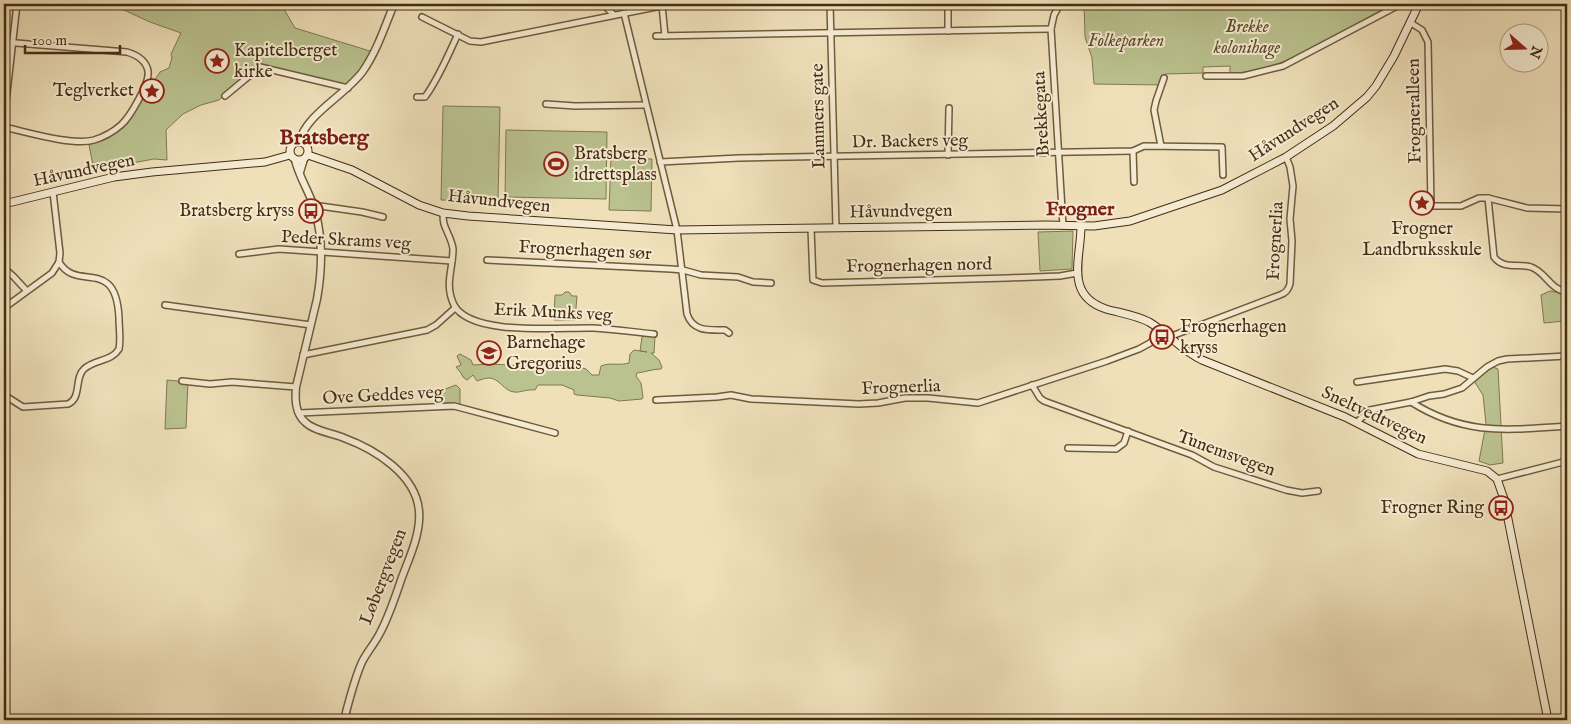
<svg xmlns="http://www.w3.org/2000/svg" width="1571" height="724" font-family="'IM FELL English',serif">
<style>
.green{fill:#bac28f;stroke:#807850}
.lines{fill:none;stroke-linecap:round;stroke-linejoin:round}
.minor-casing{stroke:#705a3c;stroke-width:8}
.tertiary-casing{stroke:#705a3c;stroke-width:9}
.secondary-casing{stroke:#452d12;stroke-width:9}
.minor{stroke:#f5ebd2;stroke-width:5}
.tertiary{stroke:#f5ebd2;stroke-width:6}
.secondary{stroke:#f5ebd2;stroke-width:7}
.labels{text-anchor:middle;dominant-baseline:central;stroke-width:4;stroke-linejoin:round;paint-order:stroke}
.park-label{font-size:18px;font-style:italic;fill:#5c4b2b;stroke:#f5ebd2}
.poi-label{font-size:18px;fill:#452d12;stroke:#f5ebd2;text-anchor:start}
.street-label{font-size:18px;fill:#452d12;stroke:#f5ebd2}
.quarter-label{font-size:20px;font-weight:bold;fill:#7a1f14;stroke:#f5ebd2}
.district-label{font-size:22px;font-weight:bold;fill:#7a1f14;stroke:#f5ebd2}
</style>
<rect width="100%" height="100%" fill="#efe0ba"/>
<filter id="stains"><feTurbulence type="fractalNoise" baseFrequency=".004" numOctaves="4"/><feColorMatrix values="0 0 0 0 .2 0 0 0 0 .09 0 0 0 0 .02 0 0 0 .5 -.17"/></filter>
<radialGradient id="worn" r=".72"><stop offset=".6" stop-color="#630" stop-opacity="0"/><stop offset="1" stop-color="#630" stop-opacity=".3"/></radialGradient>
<g class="green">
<path d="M111,4H281L295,28L370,51L364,66L344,86L256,68L219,100L201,105L183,114L166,130L167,160L154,159L94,170L89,145L114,134L124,127L160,72L169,68L172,58L171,54L181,33L150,22Z"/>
<path d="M1084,4H1393C1373,15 1352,26 1332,37C1298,55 1269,73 1230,73V66L1203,67V73L1165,74L1164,85L1094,84L1092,58L1085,37Z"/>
<path d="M443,106L500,107L498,201L441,200Z"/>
<path d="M506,130L607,132L606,199L505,197Z"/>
<path d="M611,158L652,159L651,211L609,210Z"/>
<path d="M1073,231L1072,269L1040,271L1038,232Z"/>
<path d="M1550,291L1565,294V321L1544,323L1541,295Z"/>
<path d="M565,292H569L572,296H577L575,320H554L555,295H562Z"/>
<path d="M645,335L655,336L654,353H651L659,360L662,367L661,369C652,369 646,372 637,373L636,376L641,383L643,397L642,399L619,401L610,398L577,395L574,394V390L562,385H538L535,390C526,389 520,393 514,392C504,391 499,378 489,378C485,378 480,380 477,381L473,375L467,380L463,377L461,373L456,367L461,365L457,356L460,354L471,360L473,365L492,364L524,366L539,370L546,365L575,366L586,369L592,375H599L601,366C610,362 619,366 629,363L630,354L634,350L647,352L640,351L642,337Z"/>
<path d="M1493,367L1498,369L1503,463L1490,465L1479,461L1486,424L1483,395L1474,381Z"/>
<path d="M167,380L188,382L186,428L165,429Z"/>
<path d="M456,385L460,389V405L439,402L440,391Z"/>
</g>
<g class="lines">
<g class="minor-casing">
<g id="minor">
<path d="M603,4L614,15"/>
<path d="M830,4L836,228"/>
<path d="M948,4V31"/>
<path d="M1060,4L1054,15L1051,29L1063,226"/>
<path d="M662,5L665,36"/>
<path d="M624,13L677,230L687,314C693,332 709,330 725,330L729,333"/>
<path d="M422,17L470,41L481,42L671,4"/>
<path d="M1411,23L1422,30L1428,42L1431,206H1461L1479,198H1488L1527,208L1567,209"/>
<path d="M656,36L1051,29"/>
<path d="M4,42L127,52C137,55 146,60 148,71C150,83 130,117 121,125C113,132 104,137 94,140C72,146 27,132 4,127"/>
<path d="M1206,76H1243L1283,66L1401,4"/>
<path d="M225,96L260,67L348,88"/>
<path d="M417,97H425C439,78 448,55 458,34"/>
<path d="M546,104L575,106L645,105"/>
<path d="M4,119L17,4"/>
<path d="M1161,146L1154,110L1156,101L1164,78"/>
<path d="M1133,151L1134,182"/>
<path d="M948,155L949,108"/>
<path d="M660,162L739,158L1133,151L1144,146L1222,147L1223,175"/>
<path d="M1488,198L1494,257C1504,270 1518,263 1531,267C1546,272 1549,289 1567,292"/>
<path d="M313,205L362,212L383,217"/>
<path d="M443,213C443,216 443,220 444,224C447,233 452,240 453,249C453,270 444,284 454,305C471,337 562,327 593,328C613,329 633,332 654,334"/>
<path d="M811,228L813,280L822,283L1008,278L1060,276L1077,273"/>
<path d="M239,254L279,249L452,261"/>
<path d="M487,260L671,269L683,270L701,275L738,277L753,282L771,283"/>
<path d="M4,268L13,276L26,290"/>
<path d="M165,305L311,325"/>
<path d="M4,308L52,273L59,262L60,253L53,192"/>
<path d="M1169,337L1280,295C1286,293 1288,290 1290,284L1292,241L1290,219L1293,186L1290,167L1286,157"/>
<path d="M303,355L427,330L436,325L455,308"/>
<path d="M182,381L210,384L232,382L296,387"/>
<path d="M1357,382L1445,369L1458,371L1473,378"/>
<path d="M1032,385L1040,398L1044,401L1192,455L1214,467L1286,490L1302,493L1318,491"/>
<path d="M4,395L23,407L68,404C82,398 74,378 84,369C95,359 111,362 119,349C121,339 119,328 119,318C116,255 77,293 59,262"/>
<path d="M656,400L717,397L731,395L751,399L859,404L878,403L905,398H928L978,403L1107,361L1139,349L1150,343L1161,331"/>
<path d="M1411,402C1465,436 1507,430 1567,426"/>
<path d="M299,413L454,406L555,433"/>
<path d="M1357,422L1370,410L1411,402L1429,396L1444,394L1462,388L1487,367L1498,361L1507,359L1567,356"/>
<path d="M1068,448L1116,449L1124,443L1128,431"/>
<path d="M1497,479L1567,461"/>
</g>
</g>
<g class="tertiary-casing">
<g id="tertiary">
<path d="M299,142C307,113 346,95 363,71C377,51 385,26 394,4"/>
<path d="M295,160C299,177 310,193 315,210C323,239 322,271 317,299L296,387C295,399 295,413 305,422C314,431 332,433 344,438C374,449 416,474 419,511C421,534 409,558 401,580C395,598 389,616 380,633C375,643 367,652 362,662C354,680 349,701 344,720"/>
<path d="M300,172L304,159"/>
</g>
</g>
<g class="secondary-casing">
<g id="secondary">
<circle cx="299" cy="151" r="9"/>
<path d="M308,155L352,170L419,205L443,213L468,216L677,230L1046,225L1094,226L1130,221L1222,190L1286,157L1333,126L1367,97L1376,86L1394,56L1419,4"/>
<path d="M4,204L114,177L152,172L265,162L290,155"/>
<path d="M1081,226C1081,258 1064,295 1106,309C1120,313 1135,315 1149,322C1168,333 1182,351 1202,360L1345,417L1418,454L1487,471L1497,479L1504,499L1548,720"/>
</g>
</g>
<use href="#minor" class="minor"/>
<use href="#tertiary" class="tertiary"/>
<use href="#secondary" class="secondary"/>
</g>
<defs>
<g id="sight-ring" transform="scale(1.25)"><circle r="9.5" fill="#f5ebd2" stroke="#8f2418" stroke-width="1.5"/><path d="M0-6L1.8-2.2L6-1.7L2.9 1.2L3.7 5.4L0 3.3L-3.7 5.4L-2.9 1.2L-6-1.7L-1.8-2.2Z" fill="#8f2418"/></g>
<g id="stadium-ring" transform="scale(1.25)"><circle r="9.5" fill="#f5ebd2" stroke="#8f2418" stroke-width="1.5"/><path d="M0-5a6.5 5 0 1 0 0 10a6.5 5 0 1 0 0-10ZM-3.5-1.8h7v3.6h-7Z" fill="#8f2418"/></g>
<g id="bus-ring" transform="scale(1.25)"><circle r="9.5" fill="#f5ebd2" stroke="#8f2418" stroke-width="1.5"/><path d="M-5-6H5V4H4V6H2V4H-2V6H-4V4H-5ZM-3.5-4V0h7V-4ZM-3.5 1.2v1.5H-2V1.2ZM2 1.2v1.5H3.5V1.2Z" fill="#8f2418"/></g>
<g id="school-ring" transform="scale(1.25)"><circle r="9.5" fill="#f5ebd2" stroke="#8f2418" stroke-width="1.5"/><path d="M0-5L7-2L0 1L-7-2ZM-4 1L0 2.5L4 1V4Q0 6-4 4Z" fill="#8f2418"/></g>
</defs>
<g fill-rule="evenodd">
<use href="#sight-ring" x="217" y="61"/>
<use href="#sight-ring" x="152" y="91"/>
<use href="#stadium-ring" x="556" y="164"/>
<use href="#sight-ring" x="1422" y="203"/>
<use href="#bus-ring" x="311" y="211"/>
<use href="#bus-ring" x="1162" y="337"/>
<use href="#school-ring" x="489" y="353"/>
<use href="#bus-ring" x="1501" y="508"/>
</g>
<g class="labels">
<g class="park-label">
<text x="1247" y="27">Brekke<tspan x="1247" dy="21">kolonihage</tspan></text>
<text x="1126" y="41">Folkeparken</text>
</g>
<g class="poi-label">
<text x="234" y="51">Kapitelberget<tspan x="234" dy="21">kirke</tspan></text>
<text x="134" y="91" text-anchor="end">Teglverket</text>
<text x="574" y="154">Bratsberg<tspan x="574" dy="21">idrettsplass</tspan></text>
<text x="294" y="211" text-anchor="end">Bratsberg kryss</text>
<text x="1422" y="229" text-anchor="middle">Frogner<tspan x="1422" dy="21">Landbruksskule</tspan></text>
<text x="1180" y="327">Frognerhagen<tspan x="1180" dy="21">kryss</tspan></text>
<text x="506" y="343">Barnehage<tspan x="506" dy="21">Gregorius</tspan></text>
<text x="1484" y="508" text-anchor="end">Frogner Ring</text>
</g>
<g class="street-label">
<text transform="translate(1415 111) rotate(-91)">Frogneralleen</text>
<text transform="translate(1042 114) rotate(-93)">Brekkegata</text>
<text transform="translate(819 116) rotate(-91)">Lammers gate</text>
<text transform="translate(1294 130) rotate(-33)">Håvundvegen</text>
<text transform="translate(910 142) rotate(-1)">Dr. Backers veg</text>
<text transform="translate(84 171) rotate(-12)">Håvundvegen</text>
<text transform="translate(499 202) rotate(6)">Håvundvegen</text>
<text transform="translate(901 212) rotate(-1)">Håvundvegen</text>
<text transform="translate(346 241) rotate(3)">Peder Skrams veg</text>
<text transform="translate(1276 241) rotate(-87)">Frognerlia</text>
<text transform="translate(585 251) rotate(3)">Frognerhagen sør</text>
<text transform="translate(919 266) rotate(-1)">Frognerhagen nord</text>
<text transform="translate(553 313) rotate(3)">Erik Munks veg</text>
<text transform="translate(901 388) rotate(-2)">Frognerlia</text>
<text transform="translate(383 396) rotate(-3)">Ove Geddes veg</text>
<text transform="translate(1374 416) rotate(25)">Sneltvedtvegen</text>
<text transform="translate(1226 454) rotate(20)">Tunemsvegen</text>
<text transform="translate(384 577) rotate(-69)">Løbergvegen</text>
</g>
<g class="quarter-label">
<text x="1080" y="209">Frogner</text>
</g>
<g class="district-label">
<text x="324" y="138">Bratsberg</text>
</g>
</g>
<rect width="1571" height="724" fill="none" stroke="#efe0ba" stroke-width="20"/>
<rect x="5" y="5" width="1561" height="714" fill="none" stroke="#452d12" stroke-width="2.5"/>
<rect x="10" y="10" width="1551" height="704" fill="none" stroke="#452d12"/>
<g transform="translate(1524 48) rotate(110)"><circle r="24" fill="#f5ebd2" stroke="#af9f85"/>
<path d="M0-4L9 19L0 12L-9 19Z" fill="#8f2418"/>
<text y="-8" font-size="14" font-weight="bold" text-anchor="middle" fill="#452d12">N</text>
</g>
<path d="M25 45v8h95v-8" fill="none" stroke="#452d12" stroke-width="2.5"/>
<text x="32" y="45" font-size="15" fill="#452d12" stroke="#f5ebd2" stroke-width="4" paint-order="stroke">100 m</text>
<rect width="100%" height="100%" filter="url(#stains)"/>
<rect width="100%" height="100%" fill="url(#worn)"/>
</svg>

※ ※ ※

- TASK BRIEF: What lines of the preceding data include the string "worn"? Pull them out.

- RESULT OF THIS TASK:
<radialGradient id="worn" r=".72"><stop offset=".6" stop-color="#630" stop-opacity="0"/><stop offset="1" stop-color="#630" stop-opacity=".3"/></radialGradient>
<rect width="100%" height="100%" fill="url(#worn)"/>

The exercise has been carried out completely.